China Universal's Lin could not be reached for comment as of press time. But insiders say the firm is now in the final stage of the SFC approval process for a licence to operate in Hong Kong. They expect the approval will take place by February.

The Hong Kong office will provide a support role to the firm's overseas business development and investment activities driven by China Universal's Shanghai head office.

In previous interviews with AsianInvestor, Lin has said he expects the Hong Kong team to help drive QFII advisory business. Lin has a view that the majority of global investors are under-invested in China A-shares. He wants the team to reach out to institutional investors in the US, Europe and Asia and promote the idea that the weight allocated by most global indices to China A-shares under-represents China's economic ascent, given the portion of global GDP the country contributes.

China Universal has also newly received a $1 billion forex quota from China's State Administration of Foreign Exchange for overseas investments as a qualified domestic institutional investor.

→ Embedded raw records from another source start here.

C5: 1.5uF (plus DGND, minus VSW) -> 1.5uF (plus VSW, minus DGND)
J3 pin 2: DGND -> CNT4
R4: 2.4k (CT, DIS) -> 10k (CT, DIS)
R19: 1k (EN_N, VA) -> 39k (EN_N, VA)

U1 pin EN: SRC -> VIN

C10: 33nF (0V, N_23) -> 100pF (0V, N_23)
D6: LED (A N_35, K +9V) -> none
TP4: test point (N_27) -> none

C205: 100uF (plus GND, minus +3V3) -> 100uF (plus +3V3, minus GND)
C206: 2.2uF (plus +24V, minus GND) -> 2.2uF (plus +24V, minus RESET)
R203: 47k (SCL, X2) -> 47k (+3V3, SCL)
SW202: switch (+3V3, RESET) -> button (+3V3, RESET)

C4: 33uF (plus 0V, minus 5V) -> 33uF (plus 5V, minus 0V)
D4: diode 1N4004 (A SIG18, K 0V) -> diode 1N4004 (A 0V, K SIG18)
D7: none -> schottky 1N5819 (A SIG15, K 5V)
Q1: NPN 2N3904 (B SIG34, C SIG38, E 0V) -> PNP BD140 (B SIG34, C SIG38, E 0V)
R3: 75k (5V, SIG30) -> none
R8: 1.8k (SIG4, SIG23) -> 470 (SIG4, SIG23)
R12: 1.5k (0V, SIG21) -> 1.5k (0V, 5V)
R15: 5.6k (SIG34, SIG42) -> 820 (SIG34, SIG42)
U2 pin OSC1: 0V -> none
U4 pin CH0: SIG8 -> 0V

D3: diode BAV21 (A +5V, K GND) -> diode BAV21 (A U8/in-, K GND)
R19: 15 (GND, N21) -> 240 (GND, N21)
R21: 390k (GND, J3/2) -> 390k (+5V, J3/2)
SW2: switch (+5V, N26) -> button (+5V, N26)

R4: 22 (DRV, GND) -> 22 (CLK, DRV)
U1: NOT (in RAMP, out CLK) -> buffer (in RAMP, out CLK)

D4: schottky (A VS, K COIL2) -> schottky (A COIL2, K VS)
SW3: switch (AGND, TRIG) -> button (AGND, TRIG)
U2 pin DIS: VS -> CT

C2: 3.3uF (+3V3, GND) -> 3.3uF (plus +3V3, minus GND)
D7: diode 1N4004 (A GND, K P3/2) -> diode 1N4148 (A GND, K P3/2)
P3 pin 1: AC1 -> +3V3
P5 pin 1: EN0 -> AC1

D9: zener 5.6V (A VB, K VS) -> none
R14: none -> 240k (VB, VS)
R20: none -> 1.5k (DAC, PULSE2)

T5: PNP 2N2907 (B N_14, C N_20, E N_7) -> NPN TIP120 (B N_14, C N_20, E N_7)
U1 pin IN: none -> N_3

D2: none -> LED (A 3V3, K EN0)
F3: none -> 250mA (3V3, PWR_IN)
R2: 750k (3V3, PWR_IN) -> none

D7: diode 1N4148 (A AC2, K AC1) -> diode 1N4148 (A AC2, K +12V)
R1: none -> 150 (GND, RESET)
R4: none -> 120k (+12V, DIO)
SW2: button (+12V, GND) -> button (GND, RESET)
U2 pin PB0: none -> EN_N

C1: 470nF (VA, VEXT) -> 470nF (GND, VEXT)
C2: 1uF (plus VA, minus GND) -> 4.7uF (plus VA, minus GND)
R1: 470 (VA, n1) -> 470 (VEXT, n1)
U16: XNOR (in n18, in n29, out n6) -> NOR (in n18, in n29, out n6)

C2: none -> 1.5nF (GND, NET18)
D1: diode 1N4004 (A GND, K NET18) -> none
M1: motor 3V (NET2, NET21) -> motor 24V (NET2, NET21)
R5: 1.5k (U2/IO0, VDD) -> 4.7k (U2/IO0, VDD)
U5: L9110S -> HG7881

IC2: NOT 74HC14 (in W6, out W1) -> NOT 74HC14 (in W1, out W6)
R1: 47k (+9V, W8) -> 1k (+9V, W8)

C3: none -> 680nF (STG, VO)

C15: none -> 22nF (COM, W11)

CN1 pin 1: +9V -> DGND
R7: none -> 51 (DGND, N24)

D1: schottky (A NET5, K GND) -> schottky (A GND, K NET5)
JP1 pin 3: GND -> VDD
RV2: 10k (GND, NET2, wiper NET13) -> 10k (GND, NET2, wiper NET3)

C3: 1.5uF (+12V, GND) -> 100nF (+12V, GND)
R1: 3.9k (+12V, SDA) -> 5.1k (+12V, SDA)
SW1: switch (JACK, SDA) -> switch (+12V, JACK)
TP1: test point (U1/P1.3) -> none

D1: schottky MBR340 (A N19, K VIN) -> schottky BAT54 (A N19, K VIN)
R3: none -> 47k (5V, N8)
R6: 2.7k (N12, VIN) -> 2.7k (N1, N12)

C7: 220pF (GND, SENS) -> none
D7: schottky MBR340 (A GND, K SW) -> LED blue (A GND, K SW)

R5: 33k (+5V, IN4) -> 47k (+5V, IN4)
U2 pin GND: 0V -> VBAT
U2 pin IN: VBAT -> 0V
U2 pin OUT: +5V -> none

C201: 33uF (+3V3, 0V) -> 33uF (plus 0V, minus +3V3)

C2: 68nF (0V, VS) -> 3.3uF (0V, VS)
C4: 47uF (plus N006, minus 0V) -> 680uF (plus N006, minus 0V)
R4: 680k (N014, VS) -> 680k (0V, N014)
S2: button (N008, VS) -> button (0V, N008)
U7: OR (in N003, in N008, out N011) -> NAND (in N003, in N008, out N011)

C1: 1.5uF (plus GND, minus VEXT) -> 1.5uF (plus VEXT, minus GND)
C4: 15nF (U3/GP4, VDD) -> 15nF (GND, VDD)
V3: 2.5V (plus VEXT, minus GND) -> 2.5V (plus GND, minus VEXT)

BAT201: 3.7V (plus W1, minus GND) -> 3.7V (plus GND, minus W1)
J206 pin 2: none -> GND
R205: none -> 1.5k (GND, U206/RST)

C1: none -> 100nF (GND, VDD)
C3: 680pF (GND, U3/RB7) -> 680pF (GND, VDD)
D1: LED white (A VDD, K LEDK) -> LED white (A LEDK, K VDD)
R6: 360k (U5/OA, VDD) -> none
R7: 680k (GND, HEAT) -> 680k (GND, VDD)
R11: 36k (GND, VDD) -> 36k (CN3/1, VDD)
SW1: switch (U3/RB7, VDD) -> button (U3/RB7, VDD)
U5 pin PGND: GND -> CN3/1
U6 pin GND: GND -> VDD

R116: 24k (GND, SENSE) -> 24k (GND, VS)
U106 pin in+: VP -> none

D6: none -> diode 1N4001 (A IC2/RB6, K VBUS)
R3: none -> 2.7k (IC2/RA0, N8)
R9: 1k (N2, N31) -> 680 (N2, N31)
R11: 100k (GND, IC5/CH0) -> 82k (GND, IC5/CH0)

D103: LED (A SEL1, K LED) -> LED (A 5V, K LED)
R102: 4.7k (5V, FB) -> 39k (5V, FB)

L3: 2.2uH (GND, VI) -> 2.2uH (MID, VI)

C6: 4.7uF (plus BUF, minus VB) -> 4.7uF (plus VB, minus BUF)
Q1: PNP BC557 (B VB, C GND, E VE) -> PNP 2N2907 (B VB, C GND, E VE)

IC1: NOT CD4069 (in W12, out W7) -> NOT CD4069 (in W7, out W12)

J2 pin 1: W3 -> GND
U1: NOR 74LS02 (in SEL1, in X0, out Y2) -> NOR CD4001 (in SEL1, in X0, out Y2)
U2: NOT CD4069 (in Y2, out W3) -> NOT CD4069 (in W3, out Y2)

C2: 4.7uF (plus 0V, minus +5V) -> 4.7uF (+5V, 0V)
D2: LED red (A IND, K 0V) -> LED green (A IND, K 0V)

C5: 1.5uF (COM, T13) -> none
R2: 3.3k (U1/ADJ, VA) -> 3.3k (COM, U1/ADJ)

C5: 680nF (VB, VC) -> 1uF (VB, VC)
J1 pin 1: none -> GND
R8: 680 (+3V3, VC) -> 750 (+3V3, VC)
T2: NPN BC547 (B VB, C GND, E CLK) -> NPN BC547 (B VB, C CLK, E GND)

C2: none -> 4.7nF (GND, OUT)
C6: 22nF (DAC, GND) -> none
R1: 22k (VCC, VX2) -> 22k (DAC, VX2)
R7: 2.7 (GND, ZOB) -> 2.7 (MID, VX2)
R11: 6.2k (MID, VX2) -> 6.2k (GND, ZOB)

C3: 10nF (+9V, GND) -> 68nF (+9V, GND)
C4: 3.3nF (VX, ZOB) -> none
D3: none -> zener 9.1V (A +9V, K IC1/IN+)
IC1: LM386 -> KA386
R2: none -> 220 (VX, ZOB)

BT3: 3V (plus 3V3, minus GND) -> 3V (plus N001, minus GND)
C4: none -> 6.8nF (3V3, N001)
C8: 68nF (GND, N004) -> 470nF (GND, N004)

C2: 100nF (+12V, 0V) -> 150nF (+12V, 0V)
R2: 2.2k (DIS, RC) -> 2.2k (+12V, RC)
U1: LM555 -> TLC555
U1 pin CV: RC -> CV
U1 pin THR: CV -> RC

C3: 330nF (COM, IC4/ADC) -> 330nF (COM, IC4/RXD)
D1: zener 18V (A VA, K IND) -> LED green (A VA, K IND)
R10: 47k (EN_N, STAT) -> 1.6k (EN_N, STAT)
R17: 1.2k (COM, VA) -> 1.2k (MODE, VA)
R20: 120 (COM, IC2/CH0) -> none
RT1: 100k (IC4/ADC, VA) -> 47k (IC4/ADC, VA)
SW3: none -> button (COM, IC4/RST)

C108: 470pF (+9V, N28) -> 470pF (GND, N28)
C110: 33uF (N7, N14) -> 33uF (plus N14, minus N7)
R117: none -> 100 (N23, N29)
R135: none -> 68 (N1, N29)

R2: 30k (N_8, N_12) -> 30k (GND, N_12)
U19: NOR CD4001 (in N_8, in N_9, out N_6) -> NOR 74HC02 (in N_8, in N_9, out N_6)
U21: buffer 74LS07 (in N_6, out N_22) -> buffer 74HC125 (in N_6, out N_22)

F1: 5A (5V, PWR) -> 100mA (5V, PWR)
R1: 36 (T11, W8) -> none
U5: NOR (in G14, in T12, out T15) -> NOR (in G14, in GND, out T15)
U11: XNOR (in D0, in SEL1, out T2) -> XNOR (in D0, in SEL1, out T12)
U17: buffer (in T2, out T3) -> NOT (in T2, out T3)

Advised by US firm Capital International, the fund will have a much stronger tilt on Asia-Pacific equities compared with previously launched QDII funds. The fund is expected to launch early next year.

China Universal started out as an investment arm managing excess treasury reserves at China Eastern Airlines. It was officially approved to start business as a fund management house by the China Securities Regulatory Commission in 2005.

Under the leadership of Lin and chief investment officer Herbert Zhang (regarded as one of China's best bear managers), in just a short few years, the firm has grown to become the 12th largest fund house in China. Its AUM totalled Rmb56.1 billion ($8.23 billion) as of the end of September, according to Z-Ben Advisors.